Les grandes avancées de l’année (4/4)Les biobanques au service de la médecine personnalisée

Les banques composées de collections d'échantillons biologiques se sont constituées à travers le monde.

par
Elisabeth Gordon. Avec la collaboration de www.planetesante.ch

Il fut un temps où les naturalistes constituaient des herbiers ou des planches de papillons pour ensuite les étudier à loisir. L’époque a beau avoir changé et l’émergence des nouvelles disciplines comme la génétique et la génomique bouleversé la donne, les biologistes gardent toujours le goût de la compilation. Ils constituent désormais des biobanques, «des collections organisées et structurées d’échantillons biologiques à des fins de recherches», telles que les définit Vincent Mooser, chef des laboratoires du CHUV et directeur de la Biobanque institutionnelle de Lausanne (BIL).

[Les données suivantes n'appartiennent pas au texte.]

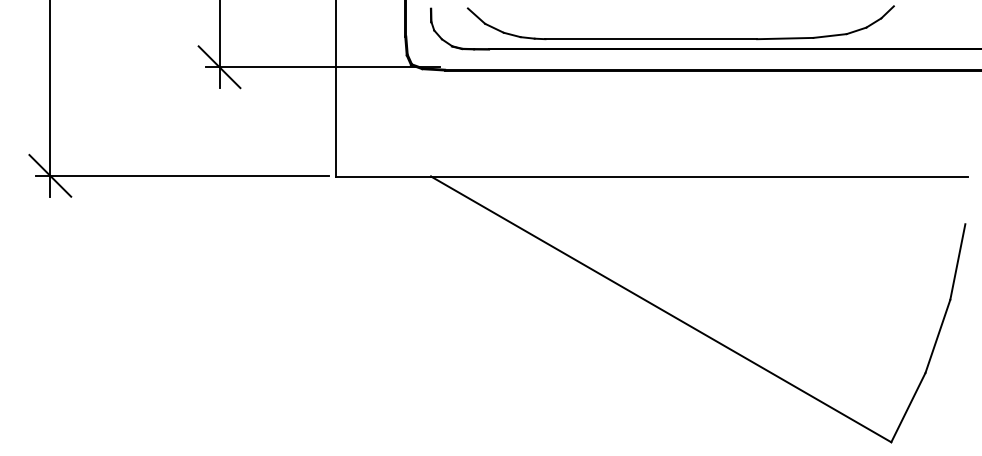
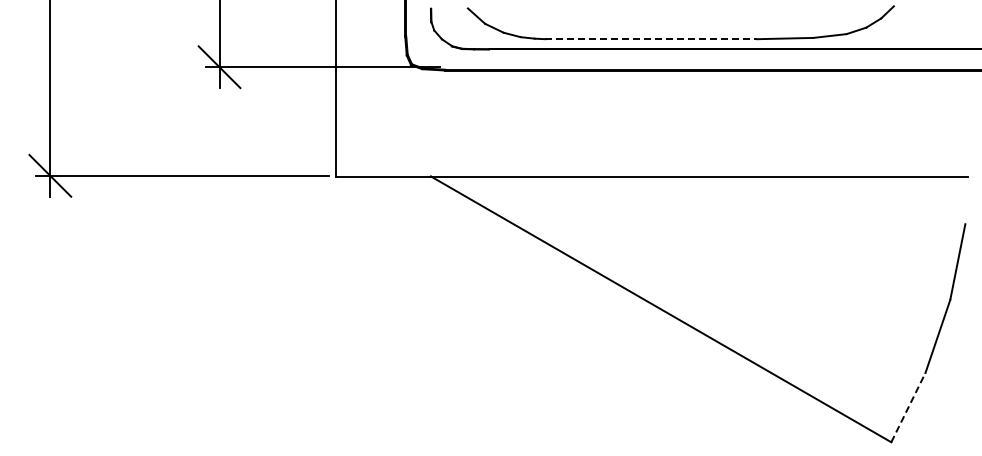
line at (651, 39): solid -> dashed
line at (908, 407): solid -> dashed
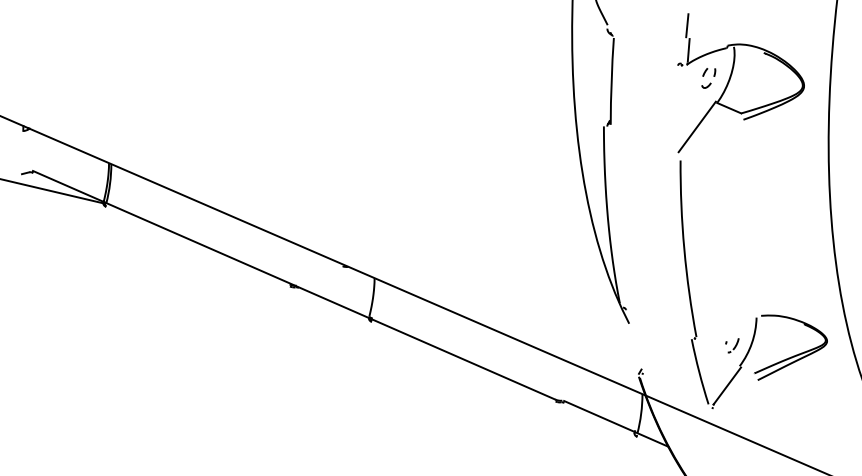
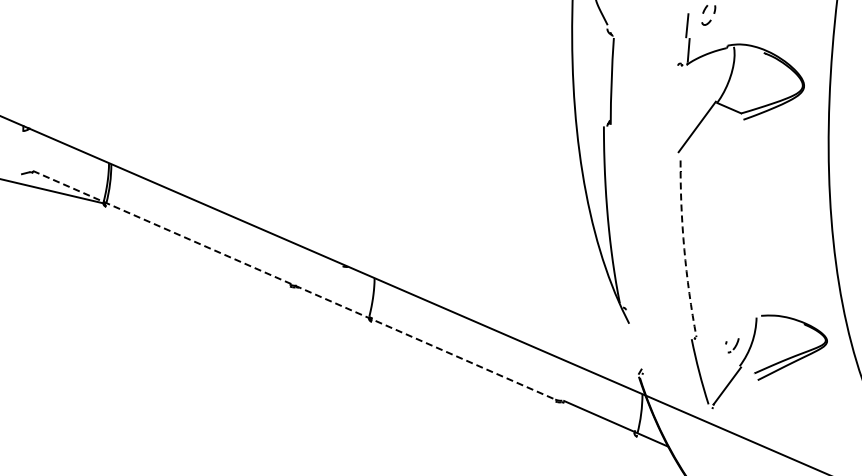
part at (708, 78) position: (708, 78) -> (708, 15)
arc at (684, 249): solid -> dashed
line at (294, 285): solid -> dashed
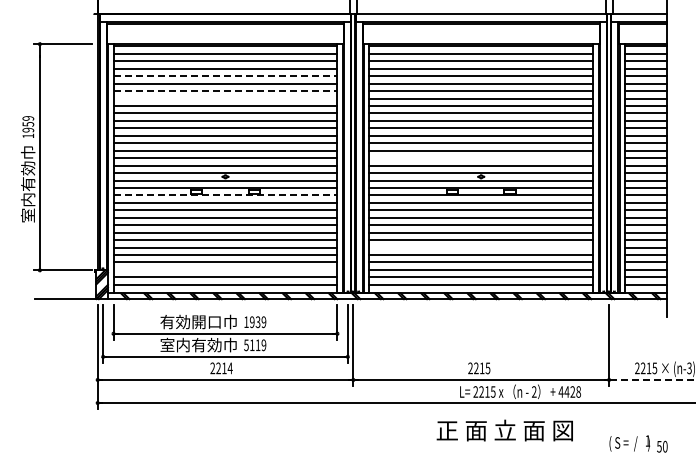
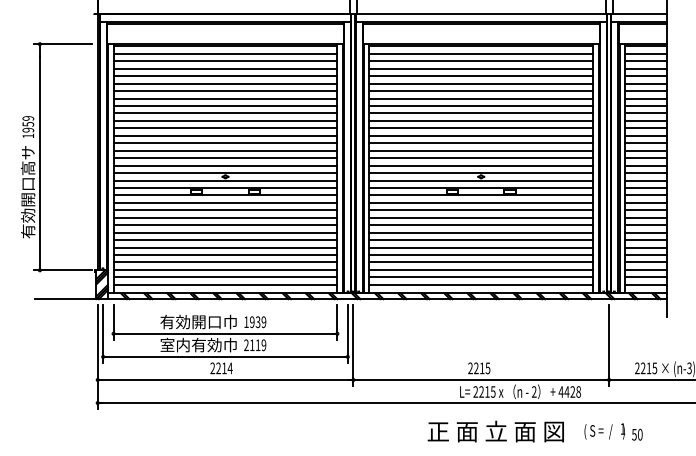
line at (225, 76): dashed -> solid
line at (225, 91): dashed -> solid
line at (225, 98): none -> present
line at (481, 158): none -> present
text at (27, 192): 室内有効巾 -> 有効開口高サ
line at (225, 195): dashed -> solid
line at (481, 247): none -> present
line at (225, 269): none -> present
text at (246, 345): 5119 -> 2119
line at (652, 379): dashed -> solid
text at (504, 430) position: (504, 430) -> (495, 431)
text at (638, 443) position: (638, 443) -> (613, 431)
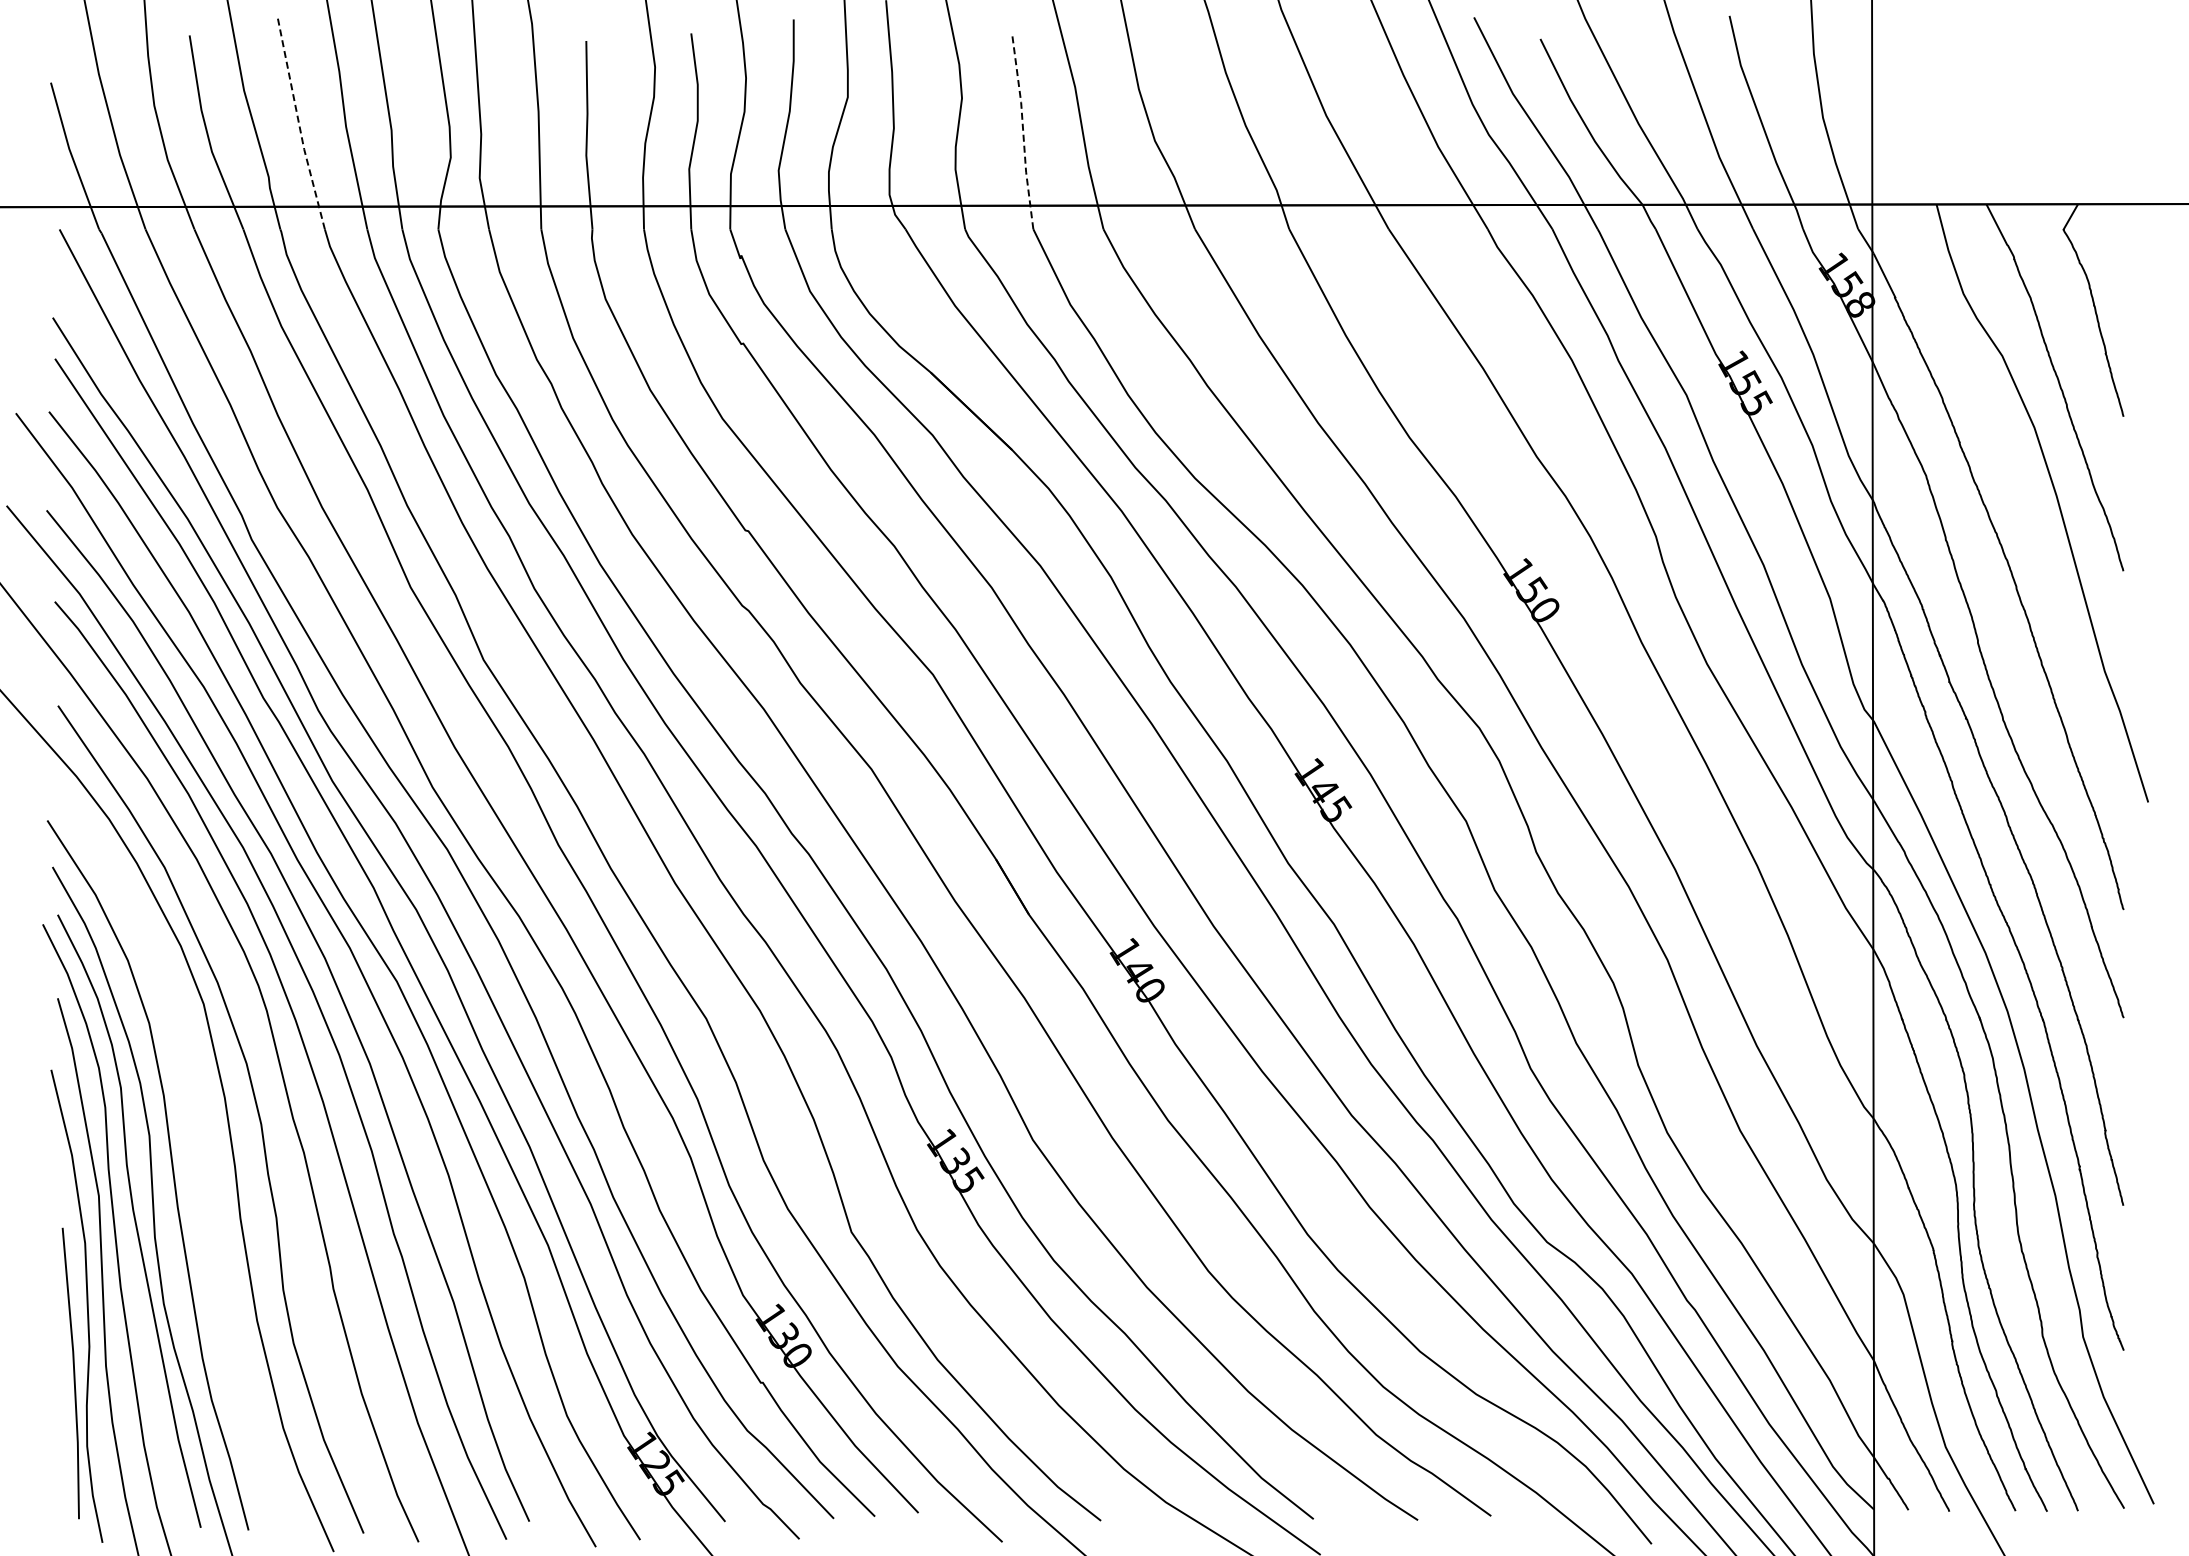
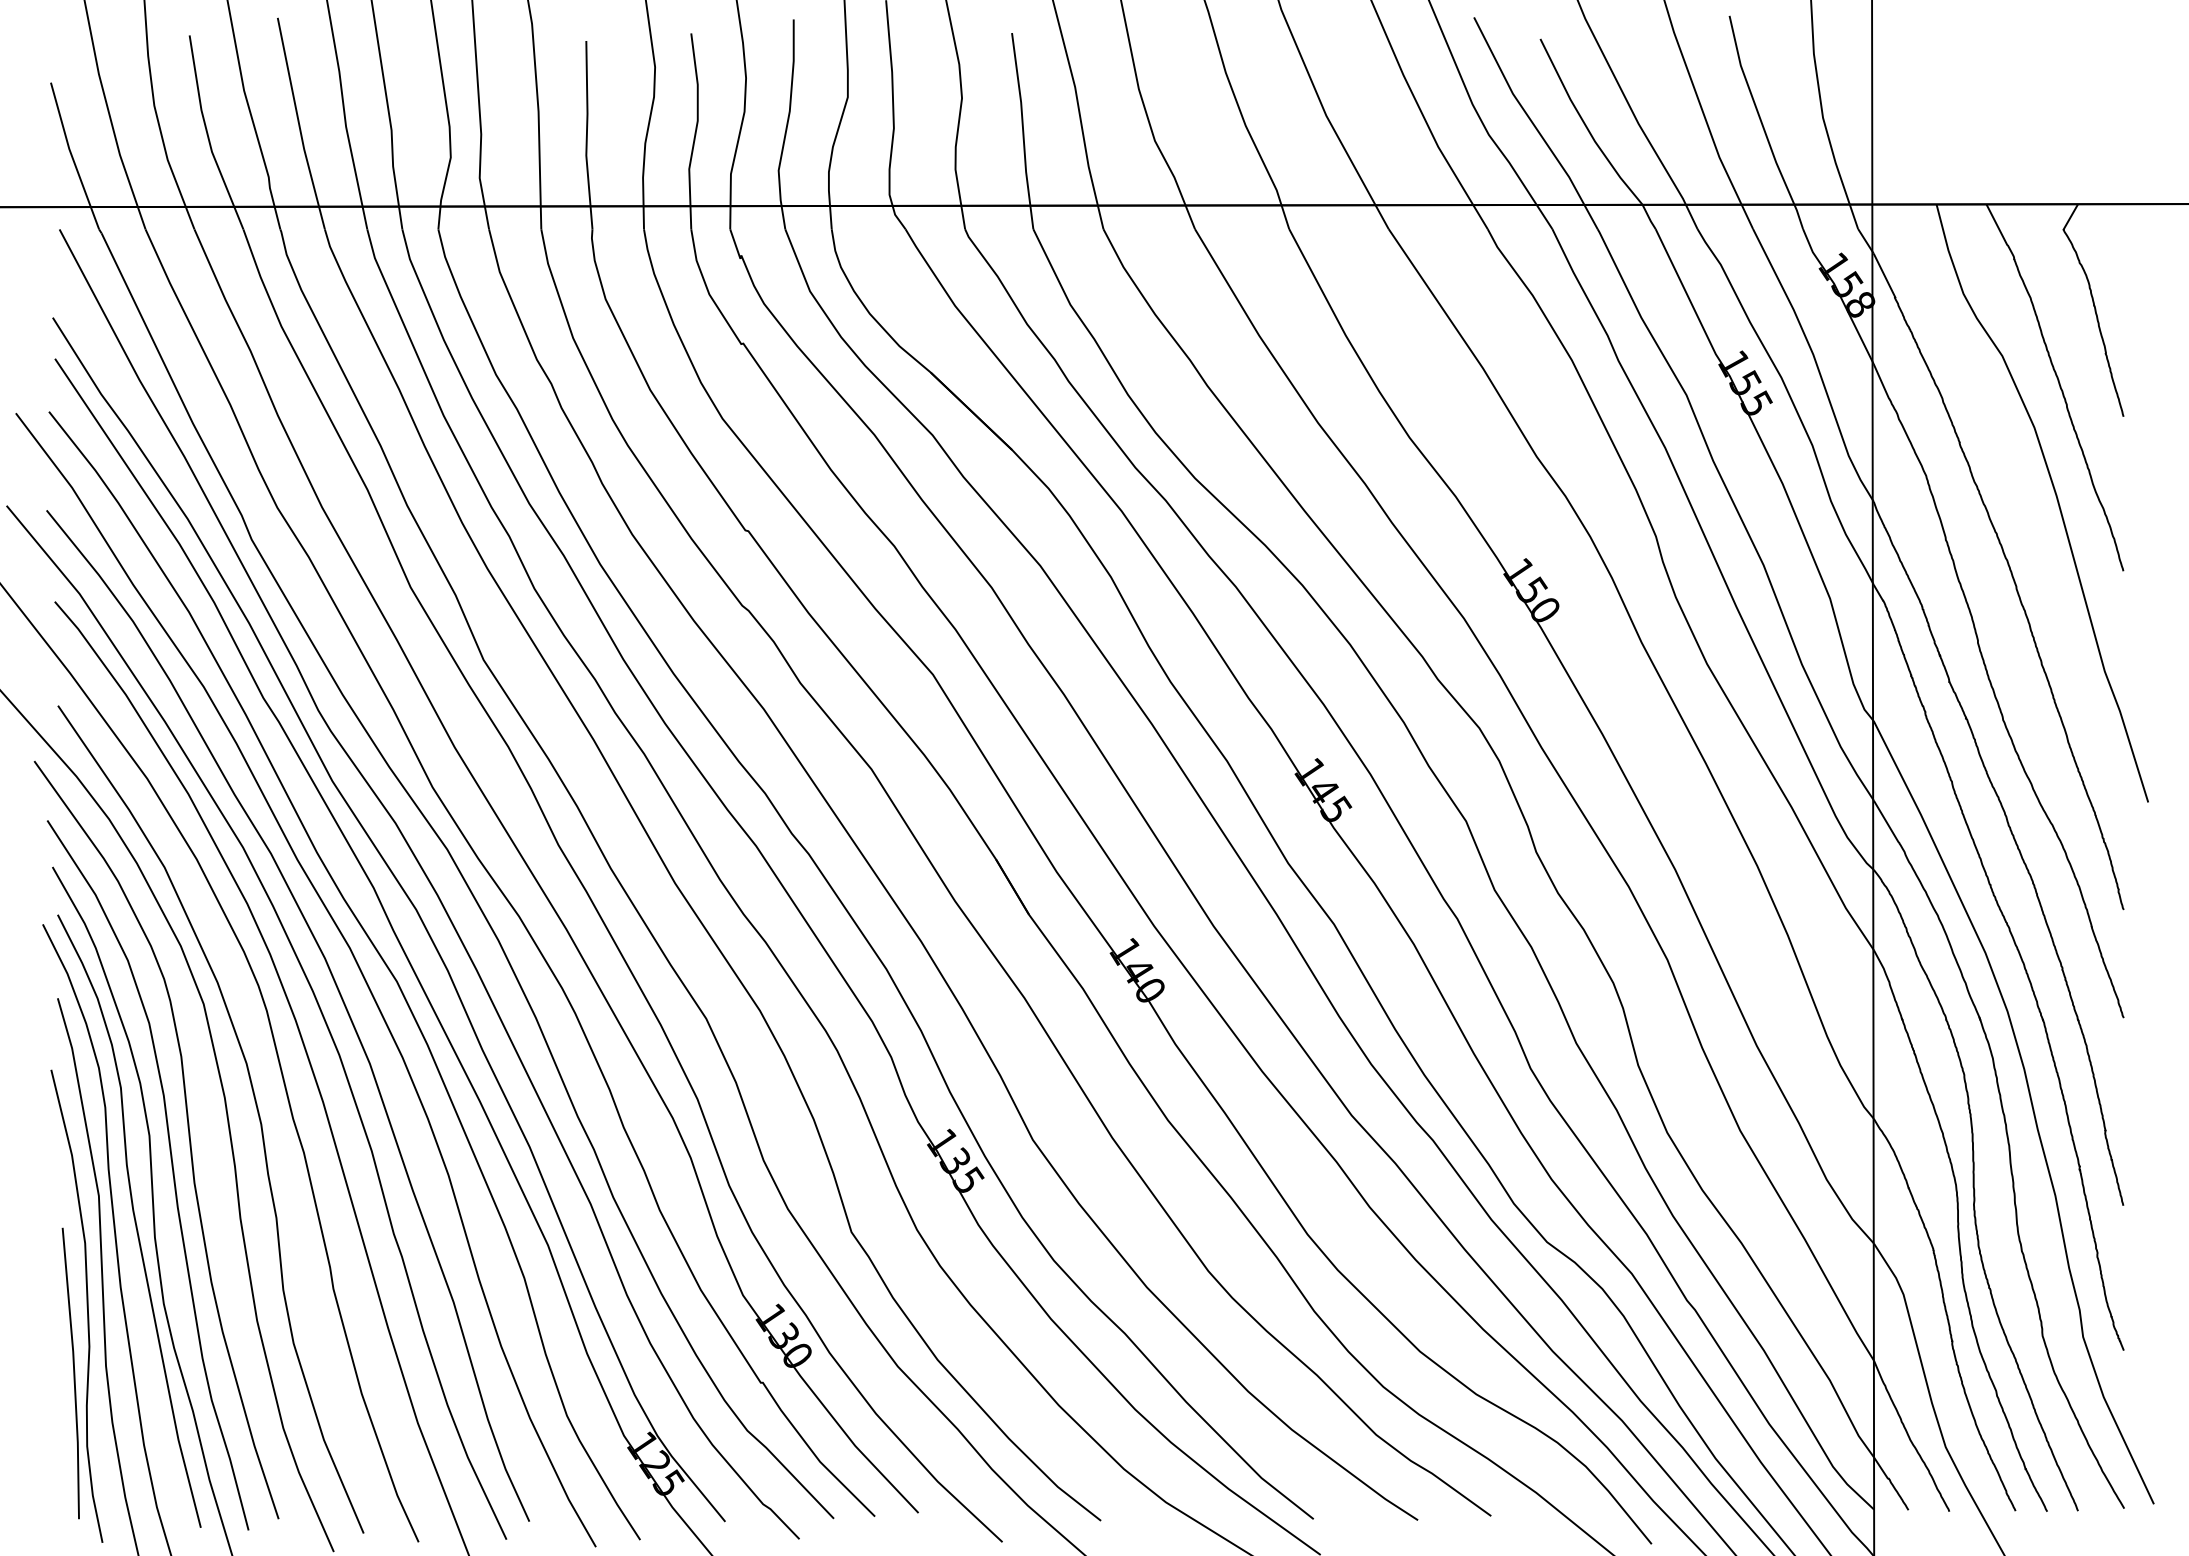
line at (299, 124): dashed -> solid
line at (1023, 131): dashed -> solid
curve at (188, 1137): none -> present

De multiples biobanques se sont constituées à travers le monde et l’on y trouve de tout: des spécimens d’origine végétale, animale, microbienne ou humaine, comme le sang, l’urine, le sperme, les cheveux, les ongles, etc. Tout peut être récolté et conservé en fonction de l’objectif visé. Dans le domaine médical, les collections peuvent être ciblées et destinées à un projet de recherche spécifique ou concerner une pathologie particulière – les biobanques oncologiques, par exemple, accumulent des tissus cancéreux – ou inclure toute la population d’une ville (comme la fameuse cohorte lausannoise CoLaus). Elles peuvent être locales et de petite taille – «rien qu’au CHUV, nous en avons compté cinquante-neuf», précise Christine Currat, directrice opérationnelle de la BIL – ou inclure des échantillons prélevés sur des dizaines ou des centaines de milliers de personnes, comme c’est le cas en Grande-Bretagne ou aux Etats-Unis.